Макар Иванович молча полез в чемоданчик, нащупал там пачку червонцев и, сорвав бандероль, вытащил бумажку достоинством в десять червонцев: такому же портсигару цены нет!
– О… о! – отшатнулся поляк. – Это большой деньги! У меня нету это., как-то говорить?..
– Сдачи? – подсказал Макаров. – Да вот сюда зайдемте, разменяем…
Они направились в мастерскую Досифея Ерофеевича. Тот, выложив на стол десять червонцев, пожал плечами:
– Купили что, Макар Иванович?
Макаров показал портсигар. Ювелир даже присвистнул.
– Ого! Вещица! Чудная, старинная работа. Неужто, всего тридцатку? Шутите, сосед, хе-хе!.. Даю полсотни.
– Сами шутить изволите! – в свою очередь осклабился Макаров.

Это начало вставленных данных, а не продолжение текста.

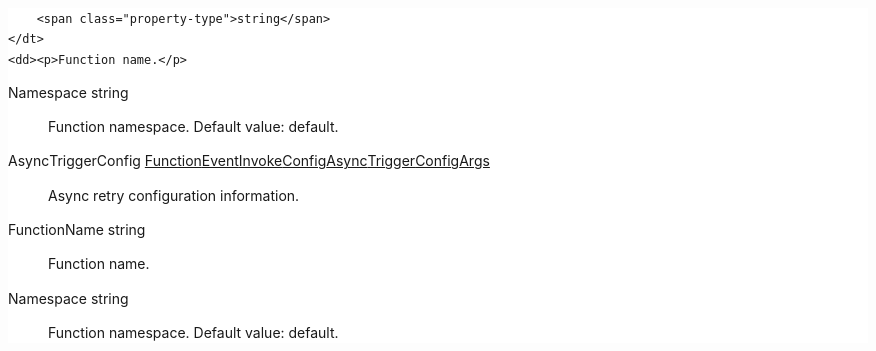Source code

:         <span class="property-type">string</span>
    </dt>
    <dd><p>Function name.</p>
</dd><dt class="property-optional"
            title="Optional">
        <span id="state_namespace_csharp">
<a data-swiftype-name="resource-property" data-swiftype-type="text" href="#state_namespace_csharp" style="color: inherit; text-decoration: inherit;">Namespace</a>
</span>
        <span class="property-indicator"></span>
        <span class="property-type">string</span>
    </dt>
    <dd><p>Function namespace. Default value: default.</p>
</dd></dl>
</pulumi-choosable>
</div>

<div>
<pulumi-choosable type="language" values="go">
<dl class="resources-properties"><dt class="property-optional"
            title="Optional">
        <span id="state_asynctriggerconfig_go">
<a data-swiftype-name="resource-property" data-swiftype-type="text" href="#state_asynctriggerconfig_go" style="color: inherit; text-decoration: inherit;">Async<wbr>Trigger<wbr>Config</a>
</span>
        <span class="property-indicator"></span>
        <span class="property-type"><a href="#functioneventinvokeconfigasynctriggerconfig">Function<wbr>Event<wbr>Invoke<wbr>Config<wbr>Async<wbr>Trigger<wbr>Config<wbr>Args</a></span>
    </dt>
    <dd><p>Async retry configuration information.</p>
</dd><dt class="property-optional"
            title="Optional">
        <span id="state_functionname_go">
<a data-swiftype-name="resource-property" data-swiftype-type="text" href="#state_functionname_go" style="color: inherit; text-decoration: inherit;">Function<wbr>Name</a>
</span>
        <span class="property-indicator"></span>
        <span class="property-type">string</span>
    </dt>
    <dd><p>Function name.</p>
</dd><dt class="property-optional"
            title="Optional">
        <span id="state_namespace_go">
<a data-swiftype-name="resource-property" data-swiftype-type="text" href="#state_namespace_go" style="color: inherit; text-decoration: inherit;">Namespace</a>
</span>
        <span class="property-indicator"></span>
        <span class="property-type">string</span>
    </dt>
    <dd><p>Function namespace. Default value: default.</p>
</dd></dl>
</pulumi-choosable>
</div>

– Я мог носить еще разный вещи, – сказал поляк, скромно стоявший в уголку. – Имею диамант: бриллиант, алмаз… Могу продавать дешево, как честный дворянин…
Досифей Ерофеевич с интересом посмотрел на него.

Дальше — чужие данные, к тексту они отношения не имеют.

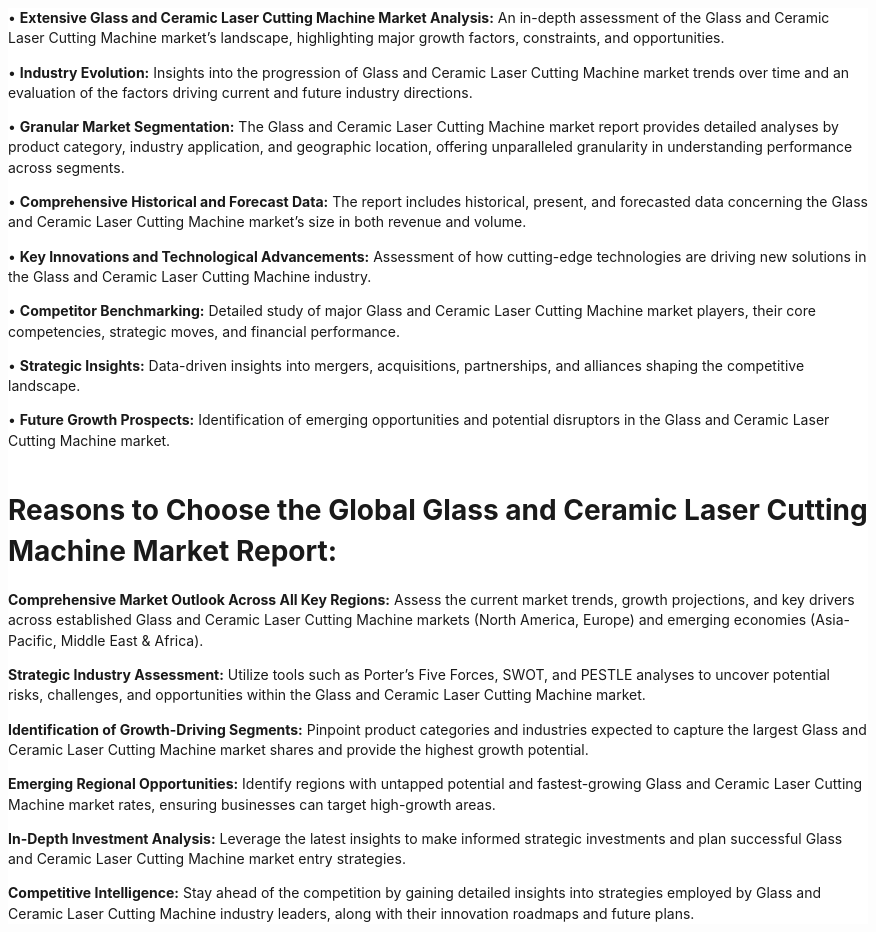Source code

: • <strong>Extensive Glass and Ceramic Laser Cutting Machine Market Analysis:</strong> An in-depth assessment of the Glass and Ceramic Laser Cutting Machine market’s landscape, highlighting major growth factors, constraints, and opportunities.

• <strong>Industry Evolution:</strong> Insights into the progression of Glass and Ceramic Laser Cutting Machine market trends over time and an evaluation of the factors driving current and future industry directions.

• <strong>Granular Market Segmentation:</strong> The Glass and Ceramic Laser Cutting Machine market report provides detailed analyses by product category, industry application, and geographic location, offering unparalleled granularity in understanding performance across segments.

• <strong>Comprehensive Historical and Forecast Data:</strong> The report includes historical, present, and forecasted data concerning the Glass and Ceramic Laser Cutting Machine market’s size in both revenue and volume.

• <strong>Key Innovations and Technological Advancements:</strong> Assessment of how cutting-edge technologies are driving new solutions in the Glass and Ceramic Laser Cutting Machine industry.

• <strong>Competitor Benchmarking:</strong> Detailed study of major Glass and Ceramic Laser Cutting Machine market players, their core competencies, strategic moves, and financial performance.

• <strong>Strategic Insights:</strong> Data-driven insights into mergers, acquisitions, partnerships, and alliances shaping the competitive landscape.

• <strong>Future Growth Prospects:</strong> Identification of emerging opportunities and potential disruptors in the Glass and Ceramic Laser Cutting Machine market.

# <strong>Reasons to Choose the Global Glass and Ceramic Laser Cutting Machine Market Report:</strong>

<strong>Comprehensive Market Outlook Across All Key Regions:</strong>
Assess the current market trends, growth projections, and key drivers across established Glass and Ceramic Laser Cutting Machine markets (North America, Europe) and emerging economies (Asia-Pacific, Middle East & Africa).

<strong>Strategic Industry Assessment:</strong>
Utilize tools such as Porter’s Five Forces, SWOT, and PESTLE analyses to uncover potential risks, challenges, and opportunities within the Glass and Ceramic Laser Cutting Machine market.

<strong>Identification of Growth-Driving Segments:</strong>
Pinpoint product categories and industries expected to capture the largest Glass and Ceramic Laser Cutting Machine market shares and provide the highest growth potential.

<strong>Emerging Regional Opportunities:</strong>
Identify regions with untapped potential and fastest-growing Glass and Ceramic Laser Cutting Machine market rates, ensuring businesses can target high-growth areas.

<strong>In-Depth Investment Analysis:</strong>
Leverage the latest insights to make informed strategic investments and plan successful Glass and Ceramic Laser Cutting Machine market entry strategies.

<strong>Competitive Intelligence:</strong>
Stay ahead of the competition by gaining detailed insights into strategies employed by Glass and Ceramic Laser Cutting Machine industry leaders, along with their innovation roadmaps and future plans.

– Бриллианты, говорите? В этом мы кое-что смыслим. Крупные?
– Четыреста… – ответил шляхтич. – Не карат, а… как это? Четыреста грамма. По-русскому – фунт, английски – паунд.
– Фунт бриллиантов? – ужаснулся ювелир.
В руке его резво забегал карандашик в золотой оправе.
– Английский карат – двести пять и тридцать сотых миллиграмма. Французский – на пятьдесят сотых больше. Русский карат – округленно – ноль две десятых грамма… – Демидов с шумом перевел дух. – Берем русский карат и перемножаем две десятых на четыреста. Получаем… Нет, вру! Четыреста граммов, говорите? Так… В одном грамме общего десятичного веса – пять каратов: в десяти граммах – полсотни; в ста граммах – полсотни на десять – пятьсот. В четырех сотнях общего – две тысячи каратов! Изрядно!.. Досифей Ерофеевич пронзительно взглянул на шляхтича. – Камешки у вас с собой, гражданин? Пройдемте-ка сюда, в чуланчик. Мастерскую я закрою на ключ. Глянем, Макар Иванович?..
В полутемном чуланчике шляхтич раскинул на столике черную бархотку и высыпал на нее из старинной золотой табакерки сверкающий каскад бриллиантов.
Макаров даже глаза прикрыл на мгновенье.
Демидов деловито осматривал каждый граненый камешек и причмокивал от удовольствия:
– Какая прелесть! Чудесные камешки! Правда, на многих оправа осталась. Прежде чем положить на весы, надо освободиться от оправы, снять золото…
– Фронт… – пролепетал шляхтич. – Я воевал…
– Ну да, понятно: рубили пальцы с кольцами, вырывали серьги из ушей. Впрочем, это не мое дело. Так вот что: сколько вам за весь этот фронтовой грабеж? Без веса? Буду откровенен: тут, примерно, тысяч на семьдесят. Но я человек деловой, а номинал в торговых сделках касается только валюты. Итак, предлагаю вам… тридцать тысяч червонцами. Устраивает?